• [TASK]: Transcribe every entry word for word, leaving out all images.

• [SUPPLIED RECORDS]:

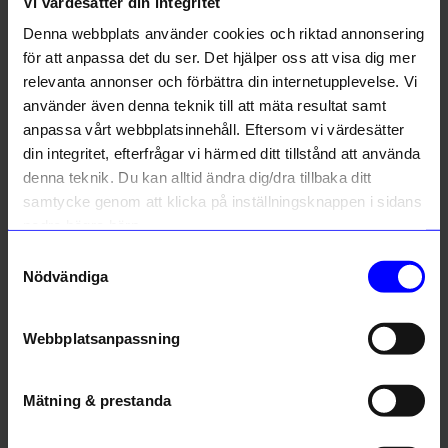
Vi värdesätter din integritet
Liknande produkter
Denna webbplats använder cookies och riktad annonsering
för att anpassa det du ser. Det hjälper oss att visa dig mer
relevanta annonser och förbättra din internetupplevelse. Vi
använder även denna teknik till att mäta resultat samt
10% rabatt på
anpassa vårt webbplatsinnehåll. Eftersom vi värdesätter
ditt första köp
din integritet, efterfrågar vi härmed ditt tillstånd att använda
denna teknik. Du kan alltid ändra dig/dra tillbaka ditt
Anmäl dig till vårt nyhetsbrev och bli
samtycke genom att klicka på inställningsknappen i sidans
först med att få nyheter, inspiration
och unika erbjudanden!
nedre högra hörn.
Som tack får du
10% rabatt
på ditt
Samtyckesval
första köp.
Navet
Navet
Nödvändiga
Name
Bricka Clamp Tray S vit
Bricka Clamp Tray L antracit
1 150
kr
1 350
kr
Email
Webbplatsanpassning
I lager
I lager
Registrera
Mätning & prestanda
Andra köpte även
Läs mer om hur vi hanterar din information i vår
integritetspolicy
.
Unikt hos oss
Unikt hos oss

• [ANSWER TO THIS EXERCISE]:
Vi värdesätter din integritet
Liknande produkter
Denna webbplats använder cookies och riktad annonsering
för att anpassa det du ser. Det hjälper oss att visa dig mer
relevanta annonser och förbättra din internetupplevelse. Vi
använder även denna teknik till att mäta resultat samt
10% rabatt på
anpassa vårt webbplatsinnehåll. Eftersom vi värdesätter
ditt första köp
din integritet, efterfrågar vi härmed ditt tillstånd att använda
denna teknik. Du kan alltid ändra dig/dra tillbaka ditt
Anmäl dig till vårt nyhetsbrev och bli
samtycke genom att klicka på inställningsknappen i sidans
först med att få nyheter, inspiration
och unika erbjudanden!
nedre högra hörn.
Som tack får du
10% rabatt
på ditt
Samtyckesval
första köp.
Navet
Navet
Nödvändiga
Name
Bricka Clamp Tray S vit
Bricka Clamp Tray L antracit
1 150
kr
1 350
kr
Email
Webbplatsanpassning
I lager
I lager
Registrera
Mätning & prestanda
Andra köpte även
Läs mer om hur vi hanterar din information i vår
integritetspolicy
.
Unikt hos oss
Unikt hos oss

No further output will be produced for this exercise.